What is not named

I traveled by car reading a short work. The landscape – wheat, horses – has been interpreted as a subplot of that book which seems to be built with leaves, sap, feathers, rain. It was written by the Argentine translator and poet Laura Wittner. It’s titled menopause diary. It is not a book about menopause, but about being alive, sad and happy, about losing enthusiasm, finding it again and losing it again. It talks about chia seeds, the poems of Ada Limón, Rome, estrogen, doubts, how a body transforms into something else as if it had been kidnapped by a foreign body. Wittner does not enter that house from a bitter door but from another side. Don’t complain: slogan. She’s not complaining: take note. It’s not romantic: it’s hyperrealistic. It does not pretend to be luminous but works towards a happy self: the self of the past and, sometimes, the present, although the present is a swing: two bad days, one good, four bad. There is pain, reluctance, crying for no reason, and also work, walks, the ability to make fun of yourself. There are no solutions, there is no hope or despair. There is no brochure.
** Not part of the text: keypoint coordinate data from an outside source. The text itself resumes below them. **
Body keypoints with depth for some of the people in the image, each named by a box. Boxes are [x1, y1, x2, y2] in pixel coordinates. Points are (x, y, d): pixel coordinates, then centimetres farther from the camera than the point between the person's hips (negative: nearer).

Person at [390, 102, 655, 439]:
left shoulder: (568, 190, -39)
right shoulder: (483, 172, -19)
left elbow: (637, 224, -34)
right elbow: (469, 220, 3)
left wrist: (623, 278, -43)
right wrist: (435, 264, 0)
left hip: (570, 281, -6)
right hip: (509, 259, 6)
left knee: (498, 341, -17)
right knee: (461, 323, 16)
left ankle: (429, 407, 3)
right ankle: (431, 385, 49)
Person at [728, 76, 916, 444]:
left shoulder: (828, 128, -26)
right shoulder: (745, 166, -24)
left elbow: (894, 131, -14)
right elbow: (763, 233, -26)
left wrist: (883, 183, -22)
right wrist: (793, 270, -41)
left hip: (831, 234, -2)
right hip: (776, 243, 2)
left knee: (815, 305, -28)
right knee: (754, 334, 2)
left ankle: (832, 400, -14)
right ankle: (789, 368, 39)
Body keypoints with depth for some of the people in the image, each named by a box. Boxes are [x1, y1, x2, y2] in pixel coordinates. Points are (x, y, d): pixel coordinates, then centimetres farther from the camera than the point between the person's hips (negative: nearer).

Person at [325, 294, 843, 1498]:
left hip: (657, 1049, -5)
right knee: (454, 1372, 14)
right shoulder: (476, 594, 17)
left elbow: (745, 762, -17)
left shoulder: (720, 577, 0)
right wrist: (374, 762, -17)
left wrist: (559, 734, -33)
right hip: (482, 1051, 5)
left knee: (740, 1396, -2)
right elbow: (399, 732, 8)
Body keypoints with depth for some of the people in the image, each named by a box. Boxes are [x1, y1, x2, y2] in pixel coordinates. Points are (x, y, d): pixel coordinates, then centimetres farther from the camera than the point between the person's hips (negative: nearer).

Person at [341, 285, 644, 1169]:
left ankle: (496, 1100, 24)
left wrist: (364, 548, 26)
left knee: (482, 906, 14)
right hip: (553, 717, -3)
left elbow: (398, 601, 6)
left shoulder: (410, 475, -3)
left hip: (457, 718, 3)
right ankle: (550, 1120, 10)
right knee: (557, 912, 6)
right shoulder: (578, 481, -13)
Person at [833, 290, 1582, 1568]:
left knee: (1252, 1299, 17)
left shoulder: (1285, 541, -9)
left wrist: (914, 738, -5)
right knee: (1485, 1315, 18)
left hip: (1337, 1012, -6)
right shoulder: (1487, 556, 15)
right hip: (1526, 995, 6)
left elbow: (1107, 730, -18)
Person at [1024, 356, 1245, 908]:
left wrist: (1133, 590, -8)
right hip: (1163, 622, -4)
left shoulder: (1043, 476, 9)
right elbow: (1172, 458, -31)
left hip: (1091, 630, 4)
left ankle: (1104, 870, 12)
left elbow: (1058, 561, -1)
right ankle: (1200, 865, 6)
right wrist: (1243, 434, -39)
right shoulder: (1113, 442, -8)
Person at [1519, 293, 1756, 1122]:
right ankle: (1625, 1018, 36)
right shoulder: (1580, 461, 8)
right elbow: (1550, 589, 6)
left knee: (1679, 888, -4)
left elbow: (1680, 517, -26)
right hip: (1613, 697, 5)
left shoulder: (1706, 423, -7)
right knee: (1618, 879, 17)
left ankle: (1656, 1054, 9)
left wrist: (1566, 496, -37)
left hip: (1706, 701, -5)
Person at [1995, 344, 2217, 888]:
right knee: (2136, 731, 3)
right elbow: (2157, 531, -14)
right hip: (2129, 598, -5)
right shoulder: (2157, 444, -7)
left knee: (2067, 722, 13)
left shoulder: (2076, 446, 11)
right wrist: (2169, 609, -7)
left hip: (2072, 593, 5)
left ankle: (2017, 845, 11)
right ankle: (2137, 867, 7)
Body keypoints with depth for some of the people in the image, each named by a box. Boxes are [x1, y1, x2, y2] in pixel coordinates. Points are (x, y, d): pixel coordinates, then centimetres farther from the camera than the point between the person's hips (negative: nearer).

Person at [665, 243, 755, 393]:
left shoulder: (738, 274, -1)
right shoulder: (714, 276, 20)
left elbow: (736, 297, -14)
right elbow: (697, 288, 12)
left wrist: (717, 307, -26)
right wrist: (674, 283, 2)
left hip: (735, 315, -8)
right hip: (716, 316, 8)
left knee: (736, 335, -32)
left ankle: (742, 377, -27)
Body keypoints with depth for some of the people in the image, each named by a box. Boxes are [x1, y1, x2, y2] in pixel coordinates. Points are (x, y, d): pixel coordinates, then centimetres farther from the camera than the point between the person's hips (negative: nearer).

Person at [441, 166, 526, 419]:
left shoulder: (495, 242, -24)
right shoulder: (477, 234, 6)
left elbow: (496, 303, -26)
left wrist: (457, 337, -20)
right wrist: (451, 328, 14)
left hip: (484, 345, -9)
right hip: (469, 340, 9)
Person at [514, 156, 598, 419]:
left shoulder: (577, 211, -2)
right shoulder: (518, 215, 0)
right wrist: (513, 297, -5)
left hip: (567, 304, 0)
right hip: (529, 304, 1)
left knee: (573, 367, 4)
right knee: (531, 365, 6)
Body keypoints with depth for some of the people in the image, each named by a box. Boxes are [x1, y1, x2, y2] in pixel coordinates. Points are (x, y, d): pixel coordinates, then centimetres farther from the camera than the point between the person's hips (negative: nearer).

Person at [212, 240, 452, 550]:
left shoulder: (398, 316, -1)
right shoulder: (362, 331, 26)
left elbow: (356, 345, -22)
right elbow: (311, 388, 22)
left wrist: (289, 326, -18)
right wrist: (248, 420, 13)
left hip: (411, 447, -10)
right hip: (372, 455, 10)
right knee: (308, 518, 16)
It is the diary of a fall, but not of a fall into defeat but into a new, uncomfortable and mysterious system, told without complacency or conclusions, with anxiety, with a clear intelligence that does not stutter but knows how to say: “I don’t know what’s happening”. At a certain point he quotes a verse by Joaquín Gianuzzi: «And everything that I am not accompanies it». I thought the book could be read in that key: everything that is her body does not accompany her, but she is elsewhere, wrapped in the cocoon of her desire, and the proof of that desire is this book: the proof of her desire to write. It is not a work on menopause, but on what we must remember when we are in the low hours, out of balance, at 20, at 40, at 75: where the magma that nourishes us roars, how to recover it.